* _Required action_
Below are some records. Return exactly the lines from the one containing "(at -3.429 -1.625)" through the one containing "(at -3.429 0.325)", both included, and only those.
====
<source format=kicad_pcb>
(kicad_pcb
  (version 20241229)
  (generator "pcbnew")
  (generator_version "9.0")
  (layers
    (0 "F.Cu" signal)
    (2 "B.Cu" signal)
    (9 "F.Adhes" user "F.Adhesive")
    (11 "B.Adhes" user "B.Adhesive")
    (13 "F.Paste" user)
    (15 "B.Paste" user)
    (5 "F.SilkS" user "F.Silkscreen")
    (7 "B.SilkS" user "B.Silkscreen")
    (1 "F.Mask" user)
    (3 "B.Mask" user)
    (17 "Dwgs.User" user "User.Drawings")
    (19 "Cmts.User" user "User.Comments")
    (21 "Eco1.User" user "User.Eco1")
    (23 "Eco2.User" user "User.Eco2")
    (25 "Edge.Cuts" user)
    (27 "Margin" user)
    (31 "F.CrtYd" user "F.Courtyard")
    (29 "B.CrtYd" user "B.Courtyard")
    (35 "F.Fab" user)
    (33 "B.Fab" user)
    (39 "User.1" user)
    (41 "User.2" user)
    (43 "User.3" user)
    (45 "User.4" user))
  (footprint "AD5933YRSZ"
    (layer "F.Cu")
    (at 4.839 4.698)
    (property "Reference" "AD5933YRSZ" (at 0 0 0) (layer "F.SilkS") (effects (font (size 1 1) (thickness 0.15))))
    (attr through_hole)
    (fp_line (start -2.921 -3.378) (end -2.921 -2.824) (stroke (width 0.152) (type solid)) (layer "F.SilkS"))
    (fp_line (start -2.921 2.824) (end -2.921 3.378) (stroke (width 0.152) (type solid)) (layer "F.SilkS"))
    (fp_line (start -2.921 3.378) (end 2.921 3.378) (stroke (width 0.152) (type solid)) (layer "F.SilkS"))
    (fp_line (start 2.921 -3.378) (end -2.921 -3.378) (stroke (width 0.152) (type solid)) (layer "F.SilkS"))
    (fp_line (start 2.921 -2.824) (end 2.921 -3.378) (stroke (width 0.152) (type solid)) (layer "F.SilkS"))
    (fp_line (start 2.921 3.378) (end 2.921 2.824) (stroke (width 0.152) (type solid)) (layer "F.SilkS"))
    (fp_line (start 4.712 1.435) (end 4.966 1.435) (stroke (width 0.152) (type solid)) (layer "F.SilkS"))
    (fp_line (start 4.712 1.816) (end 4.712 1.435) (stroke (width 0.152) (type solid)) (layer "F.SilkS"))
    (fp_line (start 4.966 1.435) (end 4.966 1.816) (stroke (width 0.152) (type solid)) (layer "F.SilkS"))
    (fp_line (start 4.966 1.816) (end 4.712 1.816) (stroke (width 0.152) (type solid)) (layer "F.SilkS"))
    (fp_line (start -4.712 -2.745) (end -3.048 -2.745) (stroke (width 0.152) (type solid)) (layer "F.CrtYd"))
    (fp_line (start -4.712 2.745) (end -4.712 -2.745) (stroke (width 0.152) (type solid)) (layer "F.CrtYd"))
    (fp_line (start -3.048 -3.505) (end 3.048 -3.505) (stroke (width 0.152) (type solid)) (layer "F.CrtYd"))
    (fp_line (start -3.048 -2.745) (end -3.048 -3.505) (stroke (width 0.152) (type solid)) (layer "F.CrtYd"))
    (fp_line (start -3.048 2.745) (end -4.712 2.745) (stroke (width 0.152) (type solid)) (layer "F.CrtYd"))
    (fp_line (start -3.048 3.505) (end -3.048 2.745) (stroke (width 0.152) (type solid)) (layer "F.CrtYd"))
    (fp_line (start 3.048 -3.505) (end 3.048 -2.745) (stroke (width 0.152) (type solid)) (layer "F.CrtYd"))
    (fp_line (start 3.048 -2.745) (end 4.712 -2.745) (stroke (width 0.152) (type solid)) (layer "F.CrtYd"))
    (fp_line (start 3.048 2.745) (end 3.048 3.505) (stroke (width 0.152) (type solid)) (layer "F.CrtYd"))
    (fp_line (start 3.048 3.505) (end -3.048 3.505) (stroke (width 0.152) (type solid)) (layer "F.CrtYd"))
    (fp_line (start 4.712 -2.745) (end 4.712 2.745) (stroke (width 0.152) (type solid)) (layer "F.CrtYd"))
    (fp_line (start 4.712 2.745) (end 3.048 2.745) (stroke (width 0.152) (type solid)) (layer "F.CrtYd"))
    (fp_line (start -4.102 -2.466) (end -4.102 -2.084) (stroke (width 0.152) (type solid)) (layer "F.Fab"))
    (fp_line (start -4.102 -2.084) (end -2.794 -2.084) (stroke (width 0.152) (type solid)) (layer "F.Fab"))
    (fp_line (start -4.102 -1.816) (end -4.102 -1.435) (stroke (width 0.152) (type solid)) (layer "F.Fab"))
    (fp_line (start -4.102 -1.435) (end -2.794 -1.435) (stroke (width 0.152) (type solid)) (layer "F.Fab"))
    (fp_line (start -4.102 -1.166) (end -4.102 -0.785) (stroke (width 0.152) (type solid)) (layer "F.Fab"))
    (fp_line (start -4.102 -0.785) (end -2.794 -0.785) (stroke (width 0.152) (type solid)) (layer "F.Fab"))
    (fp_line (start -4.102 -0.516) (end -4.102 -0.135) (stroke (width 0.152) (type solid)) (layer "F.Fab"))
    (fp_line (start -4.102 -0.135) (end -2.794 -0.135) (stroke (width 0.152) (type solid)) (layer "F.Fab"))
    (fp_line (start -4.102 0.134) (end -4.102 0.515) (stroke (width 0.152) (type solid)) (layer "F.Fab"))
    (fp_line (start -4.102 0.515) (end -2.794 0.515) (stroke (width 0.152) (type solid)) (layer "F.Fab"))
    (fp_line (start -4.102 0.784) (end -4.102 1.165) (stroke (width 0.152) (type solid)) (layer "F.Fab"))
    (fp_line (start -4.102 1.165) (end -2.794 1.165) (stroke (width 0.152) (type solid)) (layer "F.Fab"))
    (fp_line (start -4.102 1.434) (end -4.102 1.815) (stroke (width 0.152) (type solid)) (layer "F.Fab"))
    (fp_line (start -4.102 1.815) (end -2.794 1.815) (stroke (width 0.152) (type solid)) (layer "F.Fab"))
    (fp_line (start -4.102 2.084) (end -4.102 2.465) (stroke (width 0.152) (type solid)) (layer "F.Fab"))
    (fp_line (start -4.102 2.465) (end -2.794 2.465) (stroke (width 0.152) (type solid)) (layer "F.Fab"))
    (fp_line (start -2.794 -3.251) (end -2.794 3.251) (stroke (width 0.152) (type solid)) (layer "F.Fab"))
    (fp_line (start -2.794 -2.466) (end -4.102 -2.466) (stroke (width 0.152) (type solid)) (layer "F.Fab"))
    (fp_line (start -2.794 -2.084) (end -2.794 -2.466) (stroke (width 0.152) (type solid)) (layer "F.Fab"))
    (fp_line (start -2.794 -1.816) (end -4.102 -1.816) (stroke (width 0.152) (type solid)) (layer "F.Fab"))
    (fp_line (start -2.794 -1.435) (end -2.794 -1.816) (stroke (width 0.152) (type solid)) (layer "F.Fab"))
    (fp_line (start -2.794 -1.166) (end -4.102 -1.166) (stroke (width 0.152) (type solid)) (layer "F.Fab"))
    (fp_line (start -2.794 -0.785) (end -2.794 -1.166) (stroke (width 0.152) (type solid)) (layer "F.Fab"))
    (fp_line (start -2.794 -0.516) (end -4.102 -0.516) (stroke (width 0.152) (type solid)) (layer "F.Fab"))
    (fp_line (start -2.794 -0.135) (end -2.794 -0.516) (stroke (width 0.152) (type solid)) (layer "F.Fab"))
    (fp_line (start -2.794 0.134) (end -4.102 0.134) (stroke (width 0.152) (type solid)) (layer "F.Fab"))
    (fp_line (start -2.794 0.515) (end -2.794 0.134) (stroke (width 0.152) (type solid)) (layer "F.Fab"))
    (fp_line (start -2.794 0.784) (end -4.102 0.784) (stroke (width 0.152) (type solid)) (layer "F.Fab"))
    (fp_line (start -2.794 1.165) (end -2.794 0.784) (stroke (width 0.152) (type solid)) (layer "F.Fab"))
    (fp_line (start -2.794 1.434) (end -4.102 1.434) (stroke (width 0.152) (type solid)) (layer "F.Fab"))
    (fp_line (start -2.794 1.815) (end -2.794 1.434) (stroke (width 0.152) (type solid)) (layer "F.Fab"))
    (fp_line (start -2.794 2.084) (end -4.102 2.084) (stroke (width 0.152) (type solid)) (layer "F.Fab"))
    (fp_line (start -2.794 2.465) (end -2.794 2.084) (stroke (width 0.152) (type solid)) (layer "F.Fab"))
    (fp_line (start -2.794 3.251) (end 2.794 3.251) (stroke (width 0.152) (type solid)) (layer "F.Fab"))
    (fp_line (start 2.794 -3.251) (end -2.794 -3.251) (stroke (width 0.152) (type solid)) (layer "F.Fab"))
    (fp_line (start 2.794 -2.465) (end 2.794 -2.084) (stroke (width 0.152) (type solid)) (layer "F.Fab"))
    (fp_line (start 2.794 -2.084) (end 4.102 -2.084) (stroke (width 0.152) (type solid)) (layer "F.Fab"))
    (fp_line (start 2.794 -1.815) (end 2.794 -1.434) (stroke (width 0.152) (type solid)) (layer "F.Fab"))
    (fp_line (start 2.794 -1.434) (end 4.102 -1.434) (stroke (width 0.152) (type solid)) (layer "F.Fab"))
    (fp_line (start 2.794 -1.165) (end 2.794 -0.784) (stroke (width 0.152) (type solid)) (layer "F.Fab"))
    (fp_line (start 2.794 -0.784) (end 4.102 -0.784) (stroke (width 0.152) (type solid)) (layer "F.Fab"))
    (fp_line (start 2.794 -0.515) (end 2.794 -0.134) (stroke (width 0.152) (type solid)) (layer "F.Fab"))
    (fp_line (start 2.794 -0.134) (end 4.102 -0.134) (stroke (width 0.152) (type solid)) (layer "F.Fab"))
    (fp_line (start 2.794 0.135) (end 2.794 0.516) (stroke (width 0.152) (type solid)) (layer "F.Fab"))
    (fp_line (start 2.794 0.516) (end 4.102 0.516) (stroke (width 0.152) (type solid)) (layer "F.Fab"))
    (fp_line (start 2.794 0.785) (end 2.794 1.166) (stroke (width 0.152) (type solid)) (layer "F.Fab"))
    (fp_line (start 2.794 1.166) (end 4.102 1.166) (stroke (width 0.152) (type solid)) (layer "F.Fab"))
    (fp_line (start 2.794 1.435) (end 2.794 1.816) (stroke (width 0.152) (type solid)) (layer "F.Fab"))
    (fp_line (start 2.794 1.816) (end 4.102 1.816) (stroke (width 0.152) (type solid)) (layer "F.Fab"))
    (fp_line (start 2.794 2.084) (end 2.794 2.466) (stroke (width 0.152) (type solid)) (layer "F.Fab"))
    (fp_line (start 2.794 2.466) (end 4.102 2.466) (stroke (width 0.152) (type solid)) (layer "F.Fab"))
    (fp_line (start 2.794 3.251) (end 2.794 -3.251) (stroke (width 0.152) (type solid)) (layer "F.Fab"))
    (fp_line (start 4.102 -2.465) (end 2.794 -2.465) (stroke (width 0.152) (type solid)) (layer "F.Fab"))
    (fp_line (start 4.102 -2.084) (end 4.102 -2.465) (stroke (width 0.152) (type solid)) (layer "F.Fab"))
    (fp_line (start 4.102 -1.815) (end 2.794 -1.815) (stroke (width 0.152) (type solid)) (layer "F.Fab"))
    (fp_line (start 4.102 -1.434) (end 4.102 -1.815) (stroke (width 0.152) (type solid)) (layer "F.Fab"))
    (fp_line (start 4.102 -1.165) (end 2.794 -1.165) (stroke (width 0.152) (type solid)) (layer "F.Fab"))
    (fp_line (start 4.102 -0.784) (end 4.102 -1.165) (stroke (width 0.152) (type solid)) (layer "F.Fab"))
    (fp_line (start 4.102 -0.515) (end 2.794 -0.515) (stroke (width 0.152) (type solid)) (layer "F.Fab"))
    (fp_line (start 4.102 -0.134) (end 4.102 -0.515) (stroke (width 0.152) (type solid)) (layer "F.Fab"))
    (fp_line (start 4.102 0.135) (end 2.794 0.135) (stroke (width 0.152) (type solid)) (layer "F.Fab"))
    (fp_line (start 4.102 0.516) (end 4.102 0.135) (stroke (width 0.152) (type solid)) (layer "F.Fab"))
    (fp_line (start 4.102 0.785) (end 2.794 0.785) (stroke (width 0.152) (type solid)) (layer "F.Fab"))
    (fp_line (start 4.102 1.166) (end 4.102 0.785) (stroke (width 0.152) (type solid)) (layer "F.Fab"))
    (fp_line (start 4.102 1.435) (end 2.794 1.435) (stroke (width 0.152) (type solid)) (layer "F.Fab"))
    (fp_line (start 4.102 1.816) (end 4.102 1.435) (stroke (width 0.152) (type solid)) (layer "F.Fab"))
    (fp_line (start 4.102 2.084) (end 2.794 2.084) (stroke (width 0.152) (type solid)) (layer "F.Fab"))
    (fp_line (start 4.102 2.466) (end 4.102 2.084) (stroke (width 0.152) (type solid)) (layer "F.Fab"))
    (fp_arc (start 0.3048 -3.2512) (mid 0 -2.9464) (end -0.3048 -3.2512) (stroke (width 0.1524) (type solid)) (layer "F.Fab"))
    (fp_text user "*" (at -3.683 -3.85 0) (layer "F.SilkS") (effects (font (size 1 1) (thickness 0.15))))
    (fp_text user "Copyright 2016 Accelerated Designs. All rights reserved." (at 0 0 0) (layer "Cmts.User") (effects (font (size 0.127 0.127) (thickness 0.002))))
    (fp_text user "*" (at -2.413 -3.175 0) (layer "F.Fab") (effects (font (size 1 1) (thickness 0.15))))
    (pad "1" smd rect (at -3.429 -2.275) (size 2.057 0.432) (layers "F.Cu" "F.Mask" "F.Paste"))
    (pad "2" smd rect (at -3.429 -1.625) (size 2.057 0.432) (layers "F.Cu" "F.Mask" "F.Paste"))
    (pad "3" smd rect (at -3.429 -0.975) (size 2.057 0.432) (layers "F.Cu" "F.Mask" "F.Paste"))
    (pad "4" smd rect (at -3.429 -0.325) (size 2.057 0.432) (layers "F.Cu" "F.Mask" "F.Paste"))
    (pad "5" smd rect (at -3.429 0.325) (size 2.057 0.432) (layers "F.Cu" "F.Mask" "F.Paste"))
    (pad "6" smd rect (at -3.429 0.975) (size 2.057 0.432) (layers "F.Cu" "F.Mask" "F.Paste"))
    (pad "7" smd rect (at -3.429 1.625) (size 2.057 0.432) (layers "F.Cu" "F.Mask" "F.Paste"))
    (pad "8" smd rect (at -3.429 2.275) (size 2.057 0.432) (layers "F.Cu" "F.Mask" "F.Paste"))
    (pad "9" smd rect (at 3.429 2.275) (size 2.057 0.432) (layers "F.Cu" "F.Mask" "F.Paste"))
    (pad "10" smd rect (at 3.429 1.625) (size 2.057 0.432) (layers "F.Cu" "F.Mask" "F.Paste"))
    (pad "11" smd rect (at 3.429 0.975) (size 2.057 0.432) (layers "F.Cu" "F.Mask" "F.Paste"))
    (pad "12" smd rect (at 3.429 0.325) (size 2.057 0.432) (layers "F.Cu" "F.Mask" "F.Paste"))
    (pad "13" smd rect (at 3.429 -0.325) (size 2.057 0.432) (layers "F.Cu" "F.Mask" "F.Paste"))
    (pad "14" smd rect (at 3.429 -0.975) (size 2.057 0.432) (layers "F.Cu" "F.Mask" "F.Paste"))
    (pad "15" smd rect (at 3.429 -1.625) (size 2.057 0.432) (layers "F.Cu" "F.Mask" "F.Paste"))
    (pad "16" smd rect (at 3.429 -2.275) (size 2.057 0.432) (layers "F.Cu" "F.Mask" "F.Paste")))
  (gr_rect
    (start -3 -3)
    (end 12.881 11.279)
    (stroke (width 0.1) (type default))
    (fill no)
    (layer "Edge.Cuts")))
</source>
====
* _Answer to this problem_
    (pad "2" smd rect (at -3.429 -1.625) (size 2.057 0.432) (layers "F.Cu" "F.Mask" "F.Paste"))
    (pad "3" smd rect (at -3.429 -0.975) (size 2.057 0.432) (layers "F.Cu" "F.Mask" "F.Paste"))
    (pad "4" smd rect (at -3.429 -0.325) (size 2.057 0.432) (layers "F.Cu" "F.Mask" "F.Paste"))
    (pad "5" smd rect (at -3.429 0.325) (size 2.057 0.432) (layers "F.Cu" "F.Mask" "F.Paste"))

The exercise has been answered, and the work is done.